Verilen metin:

Bir yalnızlık güldürüsü: Özür dilerim
İzleyiciye sunduğu komedinin altında yalnız ve parçalanmış yaşamlara bir deniz feneriyle ışık tutan Özür Dilerim’i başrol oyuncuları İbrahim Büyükak, Oğuzhan Koç ve Gizem Karaca ile konuştuk.
İbrahim Büyükak’ın yazıp yönettiği, cuma günü Disney+’ta yayına giren Özür Dilerim, kardeşi ve eski nişanlısına karşı yaptığı hataların bedelini ödemek için uzun bir yolculuğa çıkan Erkin’in (İbrahim Büyükak) öyküsünü anlatıyor. Büyükak’a filmin başrollerinde eşlik eden isimler ise Oğuzhan Koç (Koray) ve Gizem Karaca (Merve). Üç başarılı isimle izleyiciye eğlenceli dakikalar sunmayı vaat eden filmin ve karakterlerin derinlerine indik. Orada hüzün ve yalnızlık bulduk...

Sağlanan malzeme:

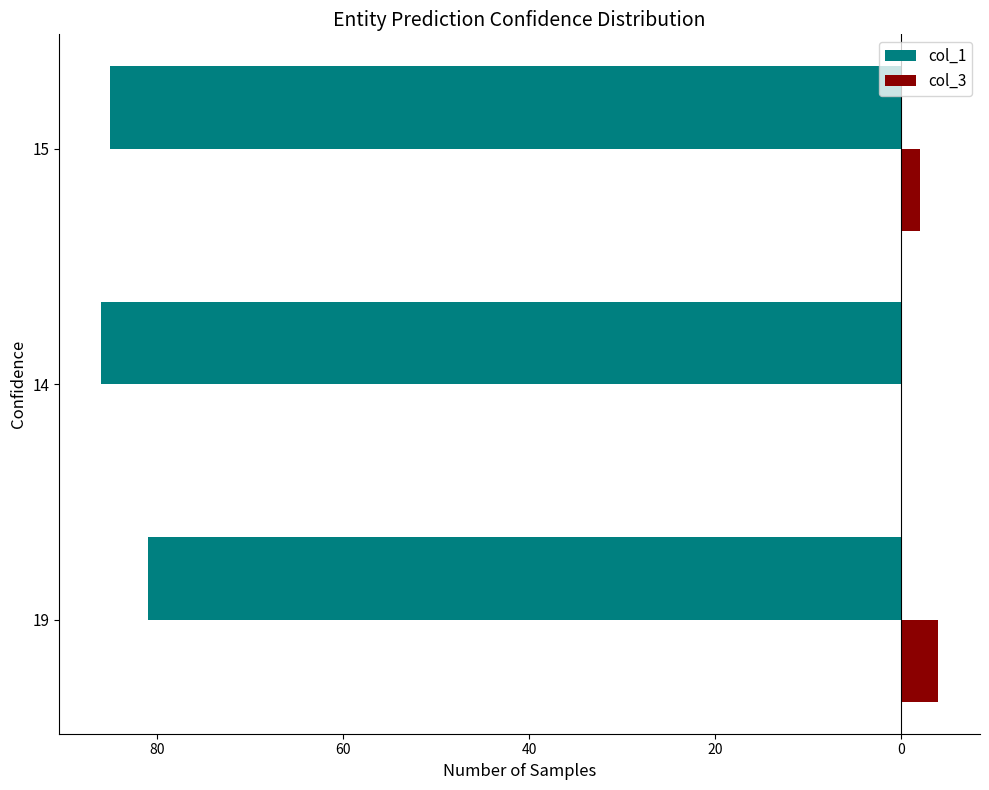

What are all the series names shown in the legend?

col_1, col_3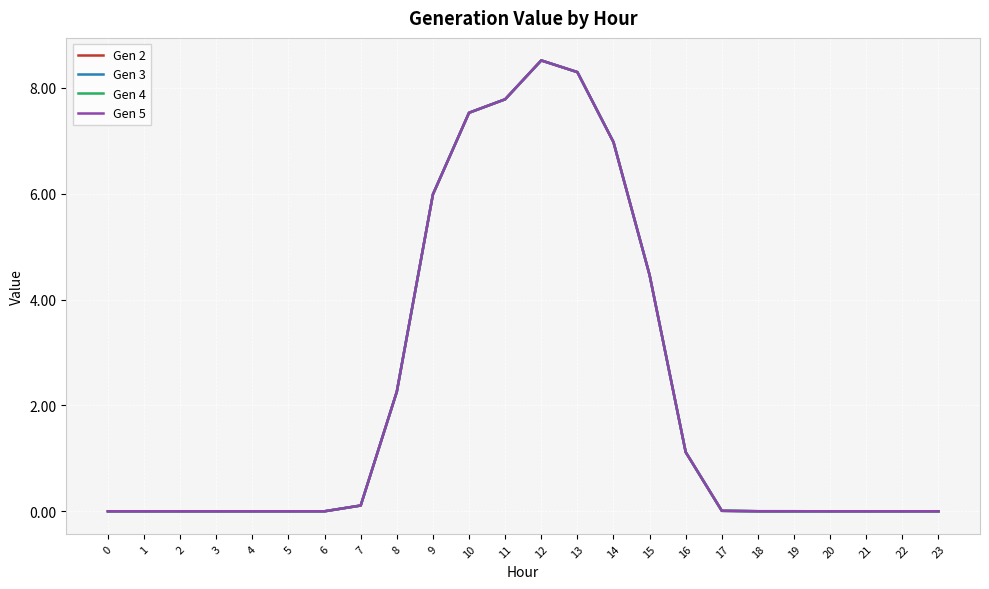

Between 1 and 20, which series saw the biggest shift?

Gen 2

Yapılacak işler:
1 – Özür Dilerim filmini anlatan yazıya göre filmde Koray karakterini kim canlandırıyor?
2 – Özür Dilerim filmini anlatan yazıyı kaldığı yerden devam ettirin.

Maddelere göre yanıtlar:
1 – Oğuzhan Koç

2 –
- Erkin bir deniz feneri bekçisi. Deniz feneri pek çok filmde ve edebiyatta önemli bir göstergedir. Neden karakteriniz için bu mesleği seçtiniz? Erkin karakteriyle ne açılardan örtüşüyor?
İbrahim Büyükak: Aslında karakter bir dönüşüm yaşıyor hikâyenin başında. O dönüşümden dolayı karakteri yalnızlaştırmak istedim. Çünkü hikâyenin o kısmında bir borç vesilesiyle yola çıkma gibi bir ufak tetikleyici var. Ancak asıl tetikleyici pişmanlığı ve yalnızlığı. Bu yüzden deniz fenerini, yalnızlığın altını çizmesi için kullandım.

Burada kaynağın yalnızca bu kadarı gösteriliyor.